Indian Kathakali exponent (1933-2018)

K. Kunhiraman Nair, popularly known as Parassini Kunhiraman Nair (May 3, 1933 - November 13, 2018) was an Indian Kathakali performer and teacher from Kerala. He received the Sangeet Natak Akademi Award for the year 2015.

==Biography==
K. Kunhiraman Nair was born on 3 May 1933 in Kayaralam in the present-day Kannur district of Kerala. Born into a modest family, Kunhiraman Nair lost his schoolteacher father when he was just two months old. When his mother Kalyani remarried, she moved into her husband's house with him. His step-father was running a tea-shop near the Parassini Madappura temple. The owner family of the temple has also owned a Kathakali troupe. Faced with extreme financial hardship, he discontinued formal schooling after the fourth standard.

When the Kathakali troupe of Madappura temple family needed trainees in Kathakali, his family enrolled him there. He started his Kathakali studies there in traditional gurukula regime under guru Kadathanattu Kochugovindan Nair. After 6 months training he made his stage debut as Krishna in Narakasuravadham Kathakali. He trained under Kochugovindan Nair for seven years before receiving advanced training under Kadathanattu Sankaran Nair and Kadathanattu Ravunni Nair.

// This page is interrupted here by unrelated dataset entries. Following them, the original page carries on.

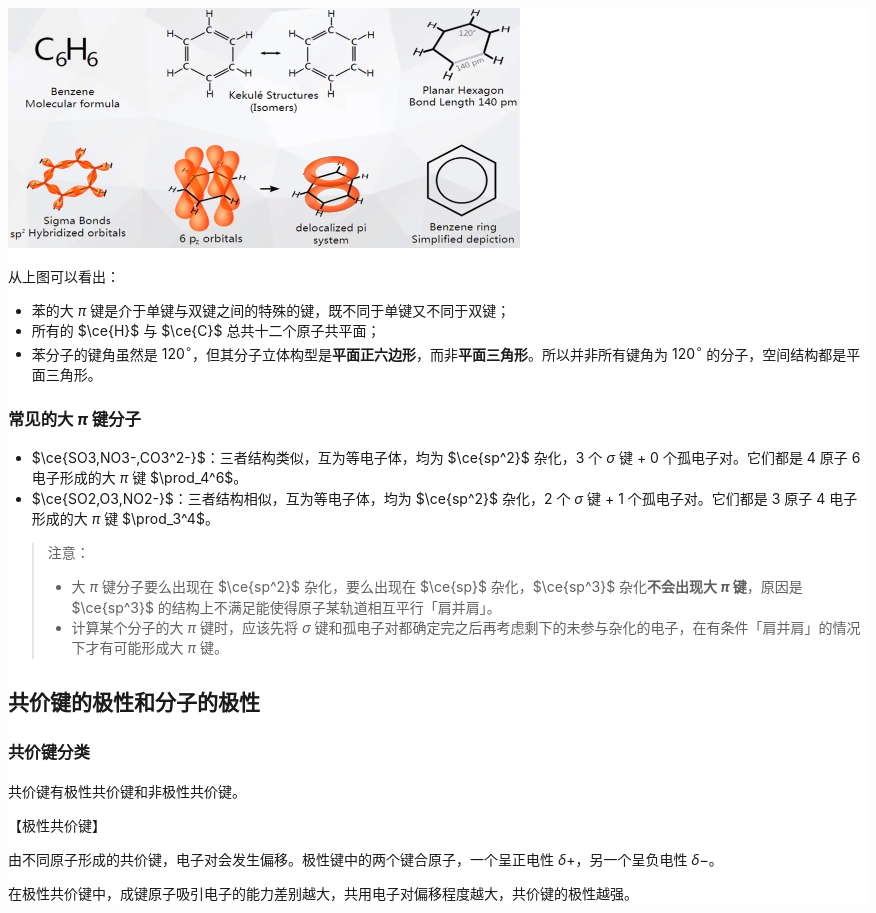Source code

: <img src="./assets/image-20240327000814845.png" alt="image-20240327000814845" style="zoom:50%;" />

从上图可以看出：

- 苯的大 $\pi$ 键是介于单键与双键之间的特殊的键，既不同于单键又不同于双键；
- 所有的 $\ce{H}$ 与 $\ce{C}$ 总共十二个原子共平面；
- 苯分子的键角虽然是 $120^\circ$，但其分子立体构型是**平面正六边形**，而非**平面三角形**。所以并非所有键角为 $120^\circ$ 的分子，空间结构都是平面三角形。

### 常见的大 $\pi$ 键分子

- $\ce{SO3,NO3-,CO3^2-}$：三者结构类似，互为等电子体，均为 $\ce{sp^2}$ 杂化，$3$ 个 $\sigma$ 键 $+$ $0$ 个孤电子对。它们都是 $4$ 原子 $6$ 电子形成的大 $\pi$ 键 $\prod_4^6$。
- $\ce{SO2,O3,NO2-}$：三者结构相似，互为等电子体，均为 $\ce{sp^2}$ 杂化，$2$ 个 $\sigma$ 键 $+$ $1$ 个孤电子对。它们都是 $3$ 原子 $4$ 电子形成的大 $\pi$ 键 $\prod_3^4$。

> 注意：
>
> - 大 $\pi$ 键分子要么出现在 $\ce{sp^2}$ 杂化，要么出现在 $\ce{sp}$ 杂化，$\ce{sp^3}$ 杂化**不会出现大 $\pi$ 键**，原因是 $\ce{sp^3}$ 的结构上不满足能使得原子某轨道相互平行「肩并肩」。
> - 计算某个分子的大 $\pi$ 键时，应该先将 $\sigma$ 键和孤电子对都确定完之后再考虑剩下的未参与杂化的电子，在有条件「肩并肩」的情况下才有可能形成大 $\pi$ 键。

## 共价键的极性和分子的极性

### 共价键分类

共价键有极性共价键和非极性共价键。

【极性共价键】

由不同原子形成的共价键，电子对会发生偏移。极性键中的两个键合原子，一个呈正电性 $\delta +$，另一个呈负电性 $\delta -$。

在极性共价键中，成键原子吸引电子的能力差别越大，共用电子对偏移程度越大，共价键的极性越强。
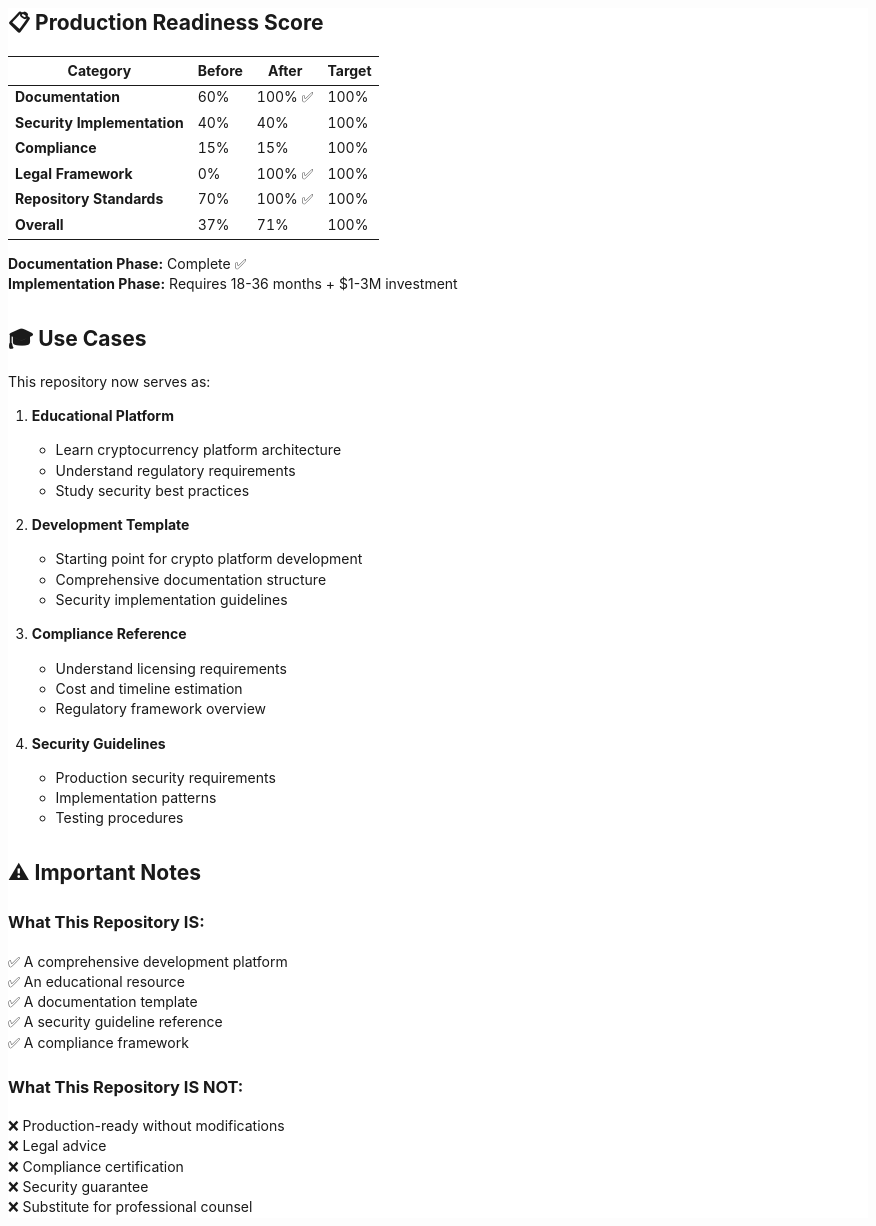 ## 📋 Production Readiness Score

| Category | Before | After | Target |
|----------|--------|-------|--------|
| **Documentation** | 60% | 100% ✅ | 100% |
| **Security Implementation** | 40% | 40% | 100% |
| **Compliance** | 15% | 15% | 100% |
| **Legal Framework** | 0% | 100% ✅ | 100% |
| **Repository Standards** | 70% | 100% ✅ | 100% |
| **Overall** | 37% | 71% | 100% |

**Documentation Phase:** Complete ✅  
**Implementation Phase:** Requires 18-36 months + $1-3M investment

## 🎓 Use Cases

This repository now serves as:

1. **Educational Platform**
   - Learn cryptocurrency platform architecture
   - Understand regulatory requirements
   - Study security best practices

2. **Development Template**
   - Starting point for crypto platform development
   - Comprehensive documentation structure
   - Security implementation guidelines

3. **Compliance Reference**
   - Understand licensing requirements
   - Cost and timeline estimation
   - Regulatory framework overview

4. **Security Guidelines**
   - Production security requirements
   - Implementation patterns
   - Testing procedures

## ⚠️ Important Notes

### What This Repository IS:
✅ A comprehensive development platform  
✅ An educational resource  
✅ A documentation template  
✅ A security guideline reference  
✅ A compliance framework  

### What This Repository IS NOT:
❌ Production-ready without modifications  
❌ Legal advice  
❌ Compliance certification  
❌ Security guarantee  
❌ Substitute for professional counsel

Kunhiraman Nair and his wife Memadamthil Lakshmi had five children, Ramachandran, Shailaja, Shaima, Sheeja and Rajesh. He died on November 13, 2018, at his residence in Kolmotta, Kannur district.

==Career and contributions==
Kunhiraman Nair is a follower of Kadathanadan style of Kathakali. After training he became the lead artist in Parassinikkadavu Muthappan Kathakali Yogam. He played many Kathi and Vellathadi roles including Hanuman, Keechakan, Narakasuran, Raudra Bheeman and Ravanan. He has performed extensively at varioustemples in Kerala, and also in other venues across the country.

Nair, who has taught Kathakali to many, was a teacher in the Taliparamba Kathakali Sangham for a long time.

==Awards and honours==
For his contributions in the field of Kathakali, Nair received the Sangeet Natak Akademi Award for the year 2015.